What to do -> Retype the records below exactly as they appear, but leave out any pictures.

· · · ·

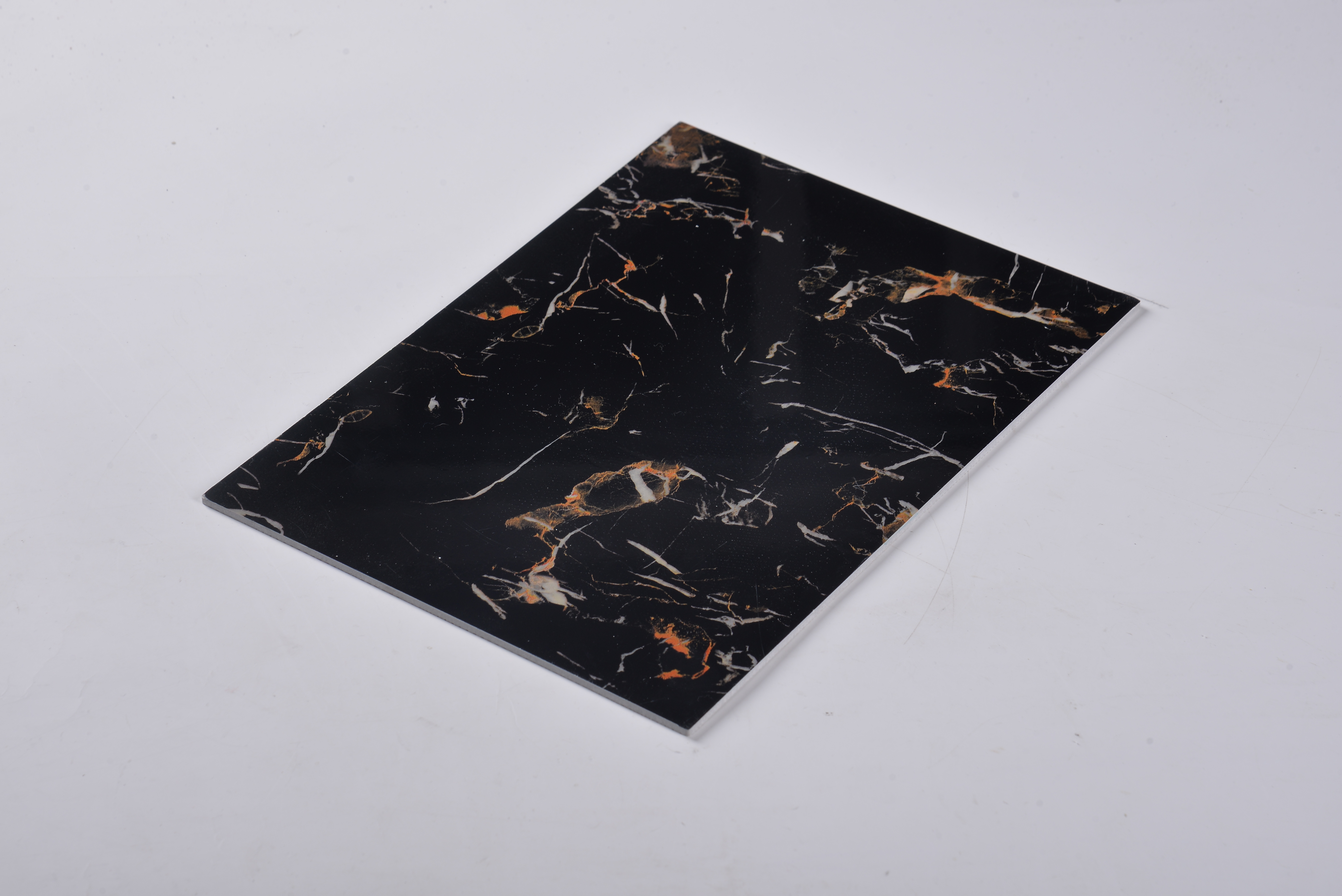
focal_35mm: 112
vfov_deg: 12.2
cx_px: 671
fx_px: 4176
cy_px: 448
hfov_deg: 18.3
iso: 200
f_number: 11
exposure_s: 1/125
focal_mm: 112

· · · ·

Answer space ->
focal_35mm: 112
vfov_deg: 12.2
cx_px: 671
fx_px: 4176
cy_px: 448
hfov_deg: 18.3
iso: 200
f_number: 11
exposure_s: 1/125
focal_mm: 112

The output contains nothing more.